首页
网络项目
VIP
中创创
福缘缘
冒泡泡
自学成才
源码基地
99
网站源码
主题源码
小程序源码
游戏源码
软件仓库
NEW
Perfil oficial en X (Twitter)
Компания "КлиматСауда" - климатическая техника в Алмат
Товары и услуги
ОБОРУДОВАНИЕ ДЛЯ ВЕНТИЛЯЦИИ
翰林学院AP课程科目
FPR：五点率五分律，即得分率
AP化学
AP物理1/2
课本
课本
::::::::::
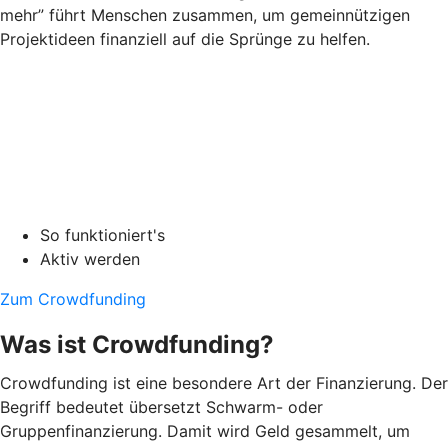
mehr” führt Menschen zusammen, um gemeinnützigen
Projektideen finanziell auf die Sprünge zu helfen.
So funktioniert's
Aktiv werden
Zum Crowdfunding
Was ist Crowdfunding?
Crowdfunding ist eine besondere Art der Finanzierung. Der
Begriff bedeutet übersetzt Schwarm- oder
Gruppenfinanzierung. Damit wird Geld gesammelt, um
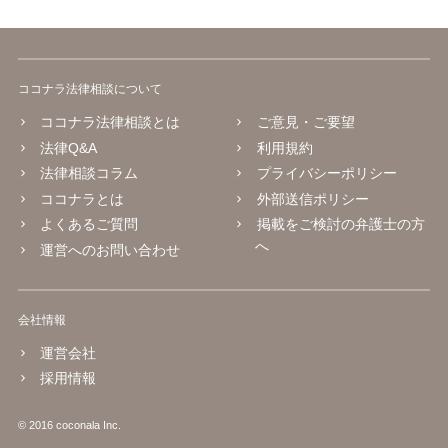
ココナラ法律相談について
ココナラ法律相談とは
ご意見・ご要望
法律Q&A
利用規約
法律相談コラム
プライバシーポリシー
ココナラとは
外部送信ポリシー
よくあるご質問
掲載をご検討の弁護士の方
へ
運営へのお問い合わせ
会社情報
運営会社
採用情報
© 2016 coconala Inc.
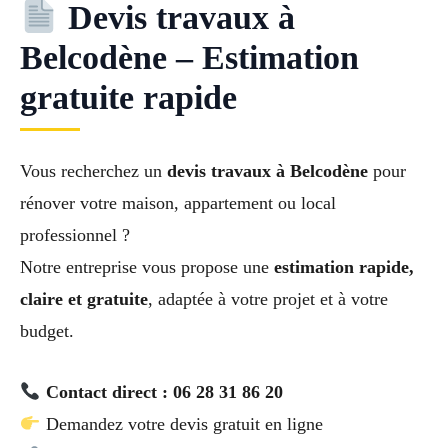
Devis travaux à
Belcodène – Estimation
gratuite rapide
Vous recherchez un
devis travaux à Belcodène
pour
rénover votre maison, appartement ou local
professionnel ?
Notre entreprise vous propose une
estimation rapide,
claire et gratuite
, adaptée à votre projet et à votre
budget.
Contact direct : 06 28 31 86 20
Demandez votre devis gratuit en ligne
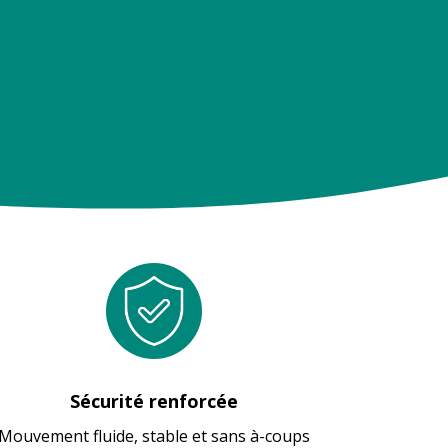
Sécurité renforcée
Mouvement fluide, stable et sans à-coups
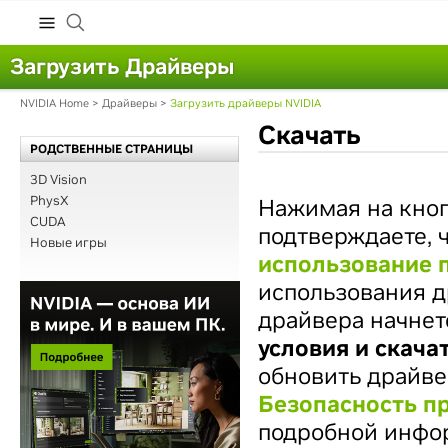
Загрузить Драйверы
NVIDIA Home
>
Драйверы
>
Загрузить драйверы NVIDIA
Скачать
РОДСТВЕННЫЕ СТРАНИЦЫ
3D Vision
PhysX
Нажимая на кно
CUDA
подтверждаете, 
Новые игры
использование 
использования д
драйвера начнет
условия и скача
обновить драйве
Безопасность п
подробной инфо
::::::::::
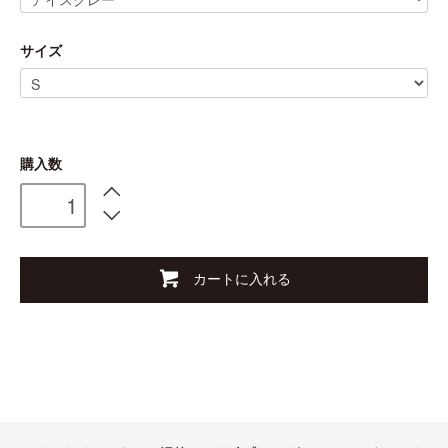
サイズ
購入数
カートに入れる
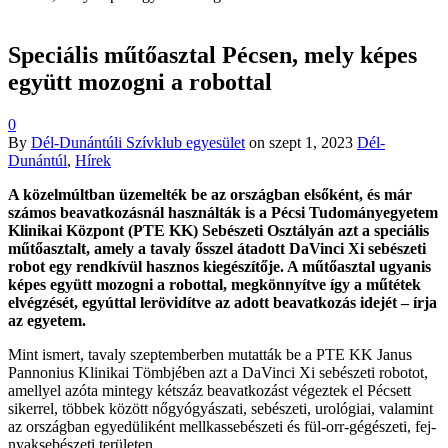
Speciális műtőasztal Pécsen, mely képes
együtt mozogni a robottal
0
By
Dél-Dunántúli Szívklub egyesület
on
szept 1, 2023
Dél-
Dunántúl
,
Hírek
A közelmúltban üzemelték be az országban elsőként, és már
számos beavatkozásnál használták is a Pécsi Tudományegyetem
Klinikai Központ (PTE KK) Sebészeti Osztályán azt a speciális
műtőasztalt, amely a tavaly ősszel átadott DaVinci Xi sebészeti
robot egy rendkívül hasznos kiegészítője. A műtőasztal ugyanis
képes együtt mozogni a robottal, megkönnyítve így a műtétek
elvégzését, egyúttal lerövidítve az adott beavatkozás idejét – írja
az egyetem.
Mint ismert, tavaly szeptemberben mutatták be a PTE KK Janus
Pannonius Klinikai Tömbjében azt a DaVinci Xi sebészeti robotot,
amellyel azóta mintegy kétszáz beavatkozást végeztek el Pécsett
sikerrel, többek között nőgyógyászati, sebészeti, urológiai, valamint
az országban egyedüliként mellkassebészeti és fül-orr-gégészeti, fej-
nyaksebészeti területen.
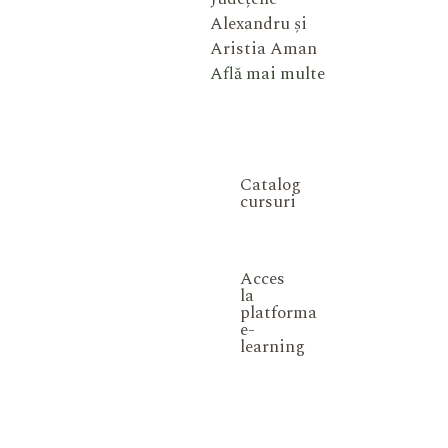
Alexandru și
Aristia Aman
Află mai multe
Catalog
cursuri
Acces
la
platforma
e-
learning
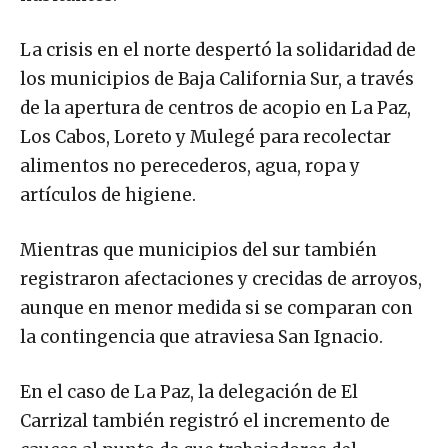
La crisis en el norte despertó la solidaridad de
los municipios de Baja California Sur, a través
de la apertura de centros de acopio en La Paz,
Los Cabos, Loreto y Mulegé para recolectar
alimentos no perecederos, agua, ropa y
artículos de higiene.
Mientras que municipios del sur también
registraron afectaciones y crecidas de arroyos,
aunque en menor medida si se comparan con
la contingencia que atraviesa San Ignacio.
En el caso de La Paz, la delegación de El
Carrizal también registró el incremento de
::::::::::
§ Instruction
Collect from the data above every line that includes "DaVinci".

§ Exercise output
műtőasztalt, amely a tavaly ősszel átadott DaVinci Xi sebészeti
Pannonius Klinikai Tömbjében azt a DaVinci Xi sebészeti robotot,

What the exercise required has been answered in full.